Work to be completed: Output the records that follow, with every character intact.

Records provided:
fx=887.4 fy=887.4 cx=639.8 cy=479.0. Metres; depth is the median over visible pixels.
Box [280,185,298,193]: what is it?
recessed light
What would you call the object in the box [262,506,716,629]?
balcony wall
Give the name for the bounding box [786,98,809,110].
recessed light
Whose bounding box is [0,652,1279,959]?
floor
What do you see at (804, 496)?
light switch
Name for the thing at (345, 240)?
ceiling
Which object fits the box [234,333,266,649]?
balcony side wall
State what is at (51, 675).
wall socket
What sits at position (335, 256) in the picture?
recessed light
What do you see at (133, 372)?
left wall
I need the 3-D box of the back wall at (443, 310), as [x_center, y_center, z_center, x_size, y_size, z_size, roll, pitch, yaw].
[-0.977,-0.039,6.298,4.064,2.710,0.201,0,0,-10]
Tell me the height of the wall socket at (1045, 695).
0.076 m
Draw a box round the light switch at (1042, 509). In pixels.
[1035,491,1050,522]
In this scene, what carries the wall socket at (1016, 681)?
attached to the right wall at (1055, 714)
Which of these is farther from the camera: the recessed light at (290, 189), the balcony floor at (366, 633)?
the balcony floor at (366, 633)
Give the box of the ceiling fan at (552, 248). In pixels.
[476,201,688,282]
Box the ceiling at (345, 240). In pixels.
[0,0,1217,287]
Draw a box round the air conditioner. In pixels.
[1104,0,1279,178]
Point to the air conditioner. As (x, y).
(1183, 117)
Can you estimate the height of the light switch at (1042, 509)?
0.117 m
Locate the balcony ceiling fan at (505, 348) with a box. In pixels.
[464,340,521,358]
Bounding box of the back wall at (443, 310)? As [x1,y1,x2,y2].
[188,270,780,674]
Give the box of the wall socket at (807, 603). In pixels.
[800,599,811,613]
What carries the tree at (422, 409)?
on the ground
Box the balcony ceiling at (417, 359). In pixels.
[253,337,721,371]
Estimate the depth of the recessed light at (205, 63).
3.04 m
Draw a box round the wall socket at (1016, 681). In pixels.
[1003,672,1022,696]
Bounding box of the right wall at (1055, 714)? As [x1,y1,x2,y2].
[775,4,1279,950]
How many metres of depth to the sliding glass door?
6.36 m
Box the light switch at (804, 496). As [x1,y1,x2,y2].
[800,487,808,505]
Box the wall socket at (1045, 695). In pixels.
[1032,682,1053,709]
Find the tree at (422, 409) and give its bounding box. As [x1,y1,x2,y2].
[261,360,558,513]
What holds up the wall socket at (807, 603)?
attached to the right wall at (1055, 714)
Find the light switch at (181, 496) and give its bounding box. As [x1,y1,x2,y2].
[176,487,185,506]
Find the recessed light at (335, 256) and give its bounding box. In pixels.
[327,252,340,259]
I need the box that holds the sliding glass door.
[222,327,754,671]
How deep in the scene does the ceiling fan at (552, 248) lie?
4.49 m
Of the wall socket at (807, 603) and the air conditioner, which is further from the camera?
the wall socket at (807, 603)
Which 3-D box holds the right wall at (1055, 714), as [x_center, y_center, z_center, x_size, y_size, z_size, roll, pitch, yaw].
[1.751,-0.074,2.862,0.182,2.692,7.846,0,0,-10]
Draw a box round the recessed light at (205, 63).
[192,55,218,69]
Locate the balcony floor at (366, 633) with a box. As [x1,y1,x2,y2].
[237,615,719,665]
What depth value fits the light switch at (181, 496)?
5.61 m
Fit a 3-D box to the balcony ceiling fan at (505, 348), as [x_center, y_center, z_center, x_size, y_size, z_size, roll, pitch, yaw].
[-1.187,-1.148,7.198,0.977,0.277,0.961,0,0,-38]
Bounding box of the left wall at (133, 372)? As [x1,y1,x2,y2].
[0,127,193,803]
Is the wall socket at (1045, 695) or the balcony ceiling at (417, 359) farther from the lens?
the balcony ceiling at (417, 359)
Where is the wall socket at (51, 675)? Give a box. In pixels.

Your response:
fx=887.4 fy=887.4 cx=639.8 cy=479.0. Metres; depth is the median over visible pixels.
Box [280,185,298,193]: what is it?
recessed light
What would you call the object in the box [262,506,716,629]?
balcony wall
Give the name for the bounding box [786,98,809,110].
recessed light
Whose bounding box is [0,652,1279,959]?
floor
What do you see at (804, 496)?
light switch
Name for the thing at (345, 240)?
ceiling
Which object fits the box [234,333,266,649]?
balcony side wall
State what is at (51, 675).
wall socket
What sits at position (335, 256) in the picture?
recessed light
What do you see at (133, 372)?
left wall
I need the 3-D box of the back wall at (443, 310), as [x_center, y_center, z_center, x_size, y_size, z_size, roll, pitch, yaw].
[-0.977,-0.039,6.298,4.064,2.710,0.201,0,0,-10]
Tell me the height of the wall socket at (1045, 695).
0.076 m
Draw a box round the light switch at (1042, 509). In pixels.
[1035,491,1050,522]
In this scene, what carries the wall socket at (1016, 681)?
attached to the right wall at (1055, 714)
Which of these is farther from the camera: the recessed light at (290, 189), the balcony floor at (366, 633)?
the balcony floor at (366, 633)
Give the box of the ceiling fan at (552, 248). In pixels.
[476,201,688,282]
Box the ceiling at (345, 240). In pixels.
[0,0,1217,287]
Draw a box round the air conditioner. In pixels.
[1104,0,1279,178]
Point to the air conditioner. As (x, y).
(1183, 117)
Can you estimate the height of the light switch at (1042, 509)?
0.117 m
Locate the balcony ceiling fan at (505, 348) with a box. In pixels.
[464,340,521,358]
Bounding box of the back wall at (443, 310)? As [x1,y1,x2,y2].
[188,270,780,674]
Give the box of the wall socket at (807, 603). In pixels.
[800,599,811,613]
What carries the tree at (422, 409)?
on the ground
Box the balcony ceiling at (417, 359). In pixels.
[253,337,721,371]
Estimate the depth of the recessed light at (205, 63).
3.04 m
Draw a box round the wall socket at (1016, 681). In pixels.
[1003,672,1022,696]
Bounding box of the right wall at (1055, 714)? As [x1,y1,x2,y2].
[775,4,1279,950]
How many metres of depth to the sliding glass door?
6.36 m
Box the light switch at (804, 496). As [x1,y1,x2,y2].
[800,487,808,505]
Box the wall socket at (1045, 695). In pixels.
[1032,682,1053,709]
Find the tree at (422, 409) and give its bounding box. As [x1,y1,x2,y2].
[261,360,558,513]
What holds up the wall socket at (807, 603)?
attached to the right wall at (1055, 714)
Find the light switch at (181, 496) and give its bounding box. As [x1,y1,x2,y2].
[176,487,185,506]
Find the recessed light at (335, 256) and give its bounding box. In pixels.
[327,252,340,259]
I need the box that holds the sliding glass door.
[222,327,754,671]
How deep in the scene does the ceiling fan at (552, 248) lie?
4.49 m
Of the wall socket at (807, 603) and the air conditioner, which is further from the camera?
the wall socket at (807, 603)
Which 3-D box holds the right wall at (1055, 714), as [x_center, y_center, z_center, x_size, y_size, z_size, roll, pitch, yaw].
[1.751,-0.074,2.862,0.182,2.692,7.846,0,0,-10]
Draw a box round the recessed light at (205, 63).
[192,55,218,69]
Locate the balcony floor at (366, 633) with a box. As [x1,y1,x2,y2].
[237,615,719,665]
What depth value fits the light switch at (181, 496)?
5.61 m
Fit a 3-D box to the balcony ceiling fan at (505, 348), as [x_center, y_center, z_center, x_size, y_size, z_size, roll, pitch, yaw].
[-1.187,-1.148,7.198,0.977,0.277,0.961,0,0,-38]
Bounding box of the left wall at (133, 372)? As [x1,y1,x2,y2].
[0,127,193,803]
Is the wall socket at (1045, 695) or the balcony ceiling at (417, 359) farther from the lens?
the balcony ceiling at (417, 359)
Where is the wall socket at (51, 675)? Give a box. In pixels.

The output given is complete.